◆ Required work: Return the data below line for line, leaving out every picture.

(Beginning of Task input)

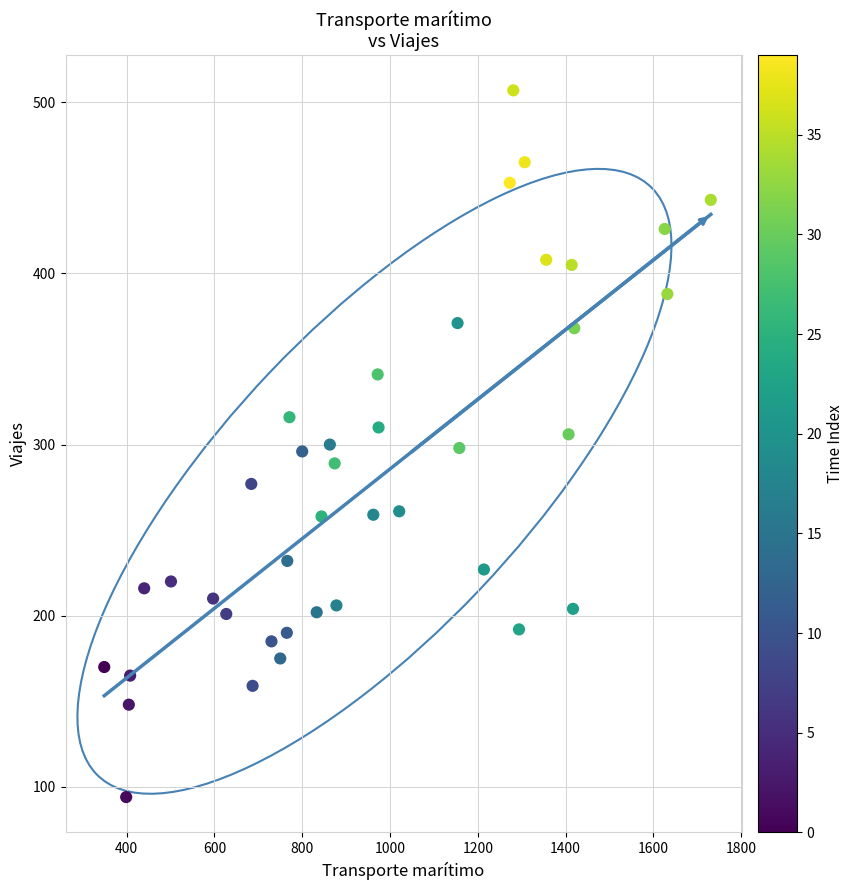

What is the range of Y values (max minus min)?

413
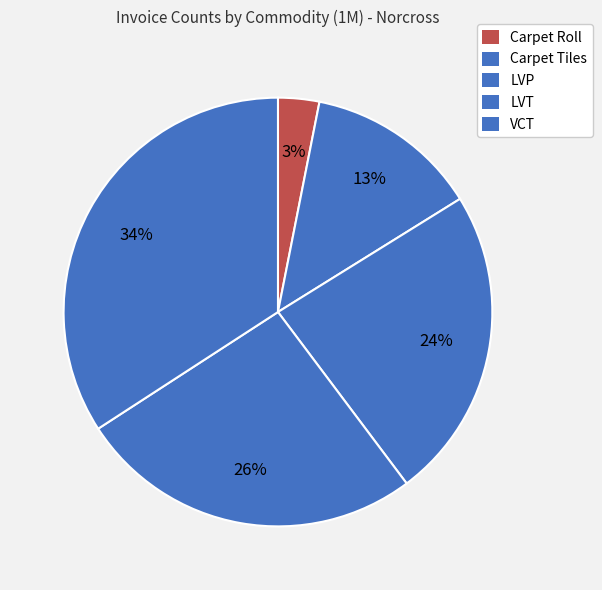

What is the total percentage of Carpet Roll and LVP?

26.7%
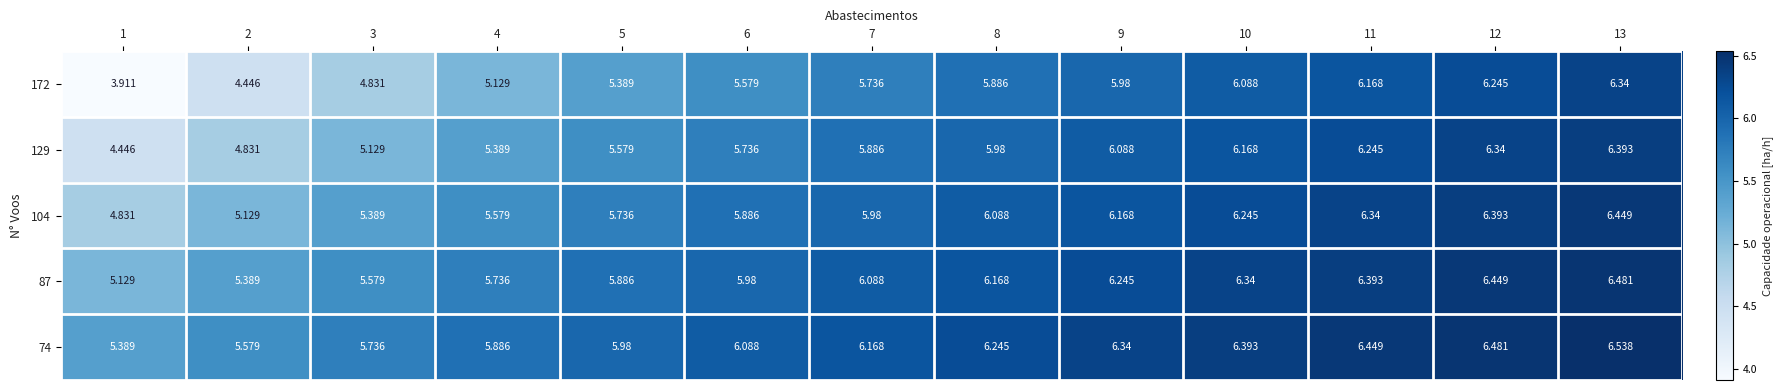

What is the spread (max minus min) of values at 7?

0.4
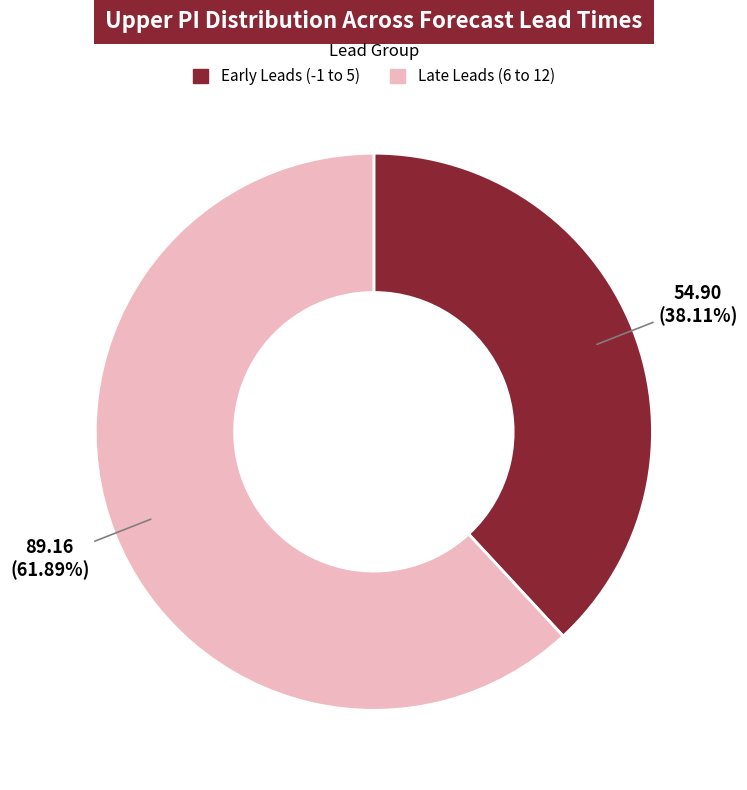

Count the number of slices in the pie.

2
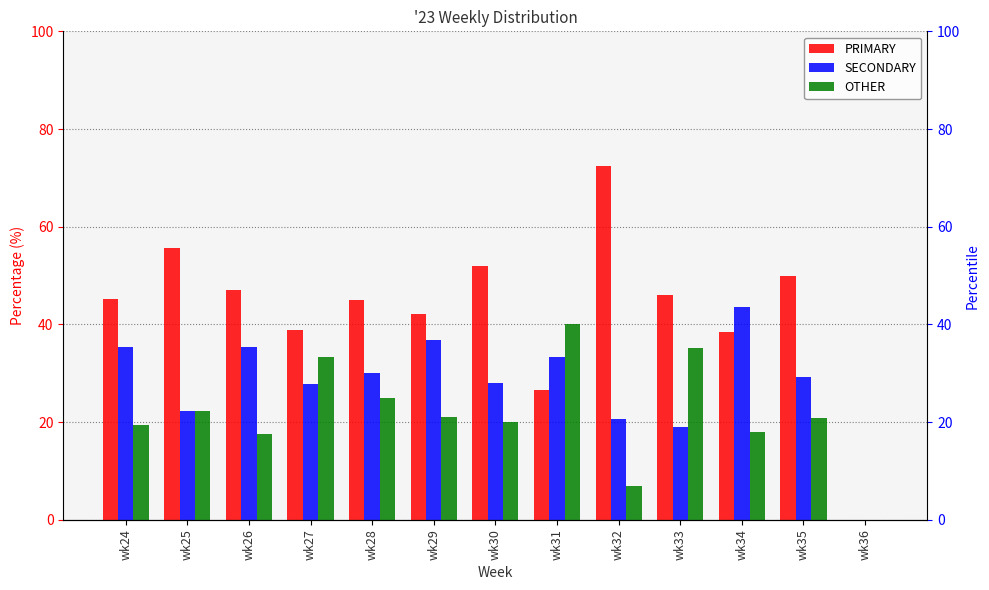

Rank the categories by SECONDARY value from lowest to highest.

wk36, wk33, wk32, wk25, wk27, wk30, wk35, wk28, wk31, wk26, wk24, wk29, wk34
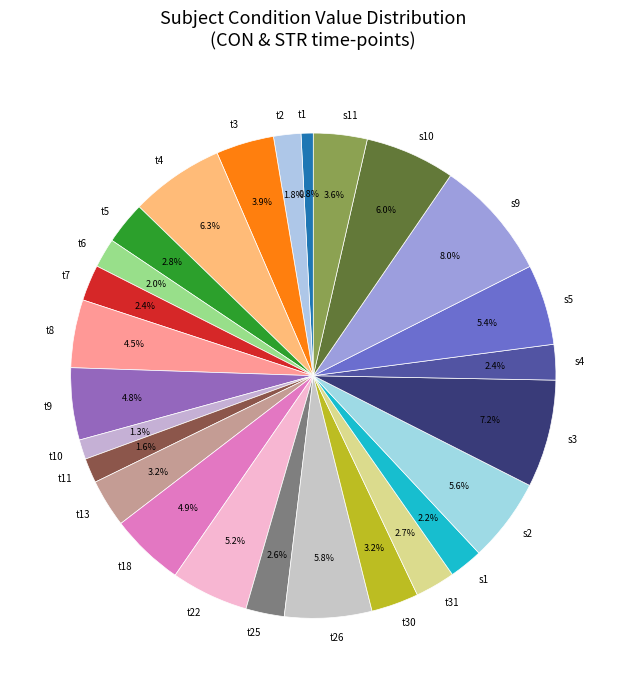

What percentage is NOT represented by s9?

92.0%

(End of Task input)

◆ Problem solution:
What is the range of Y values (max minus min)?

413

What is the total percentage of Carpet Roll and LVP?

26.7%

What is the spread (max minus min) of values at 7?

0.4

Count the number of slices in the pie.

2

Rank the categories by SECONDARY value from lowest to highest.

wk36, wk33, wk32, wk25, wk27, wk30, wk35, wk28, wk31, wk26, wk24, wk29, wk34

What percentage is NOT represented by s9?

92.0%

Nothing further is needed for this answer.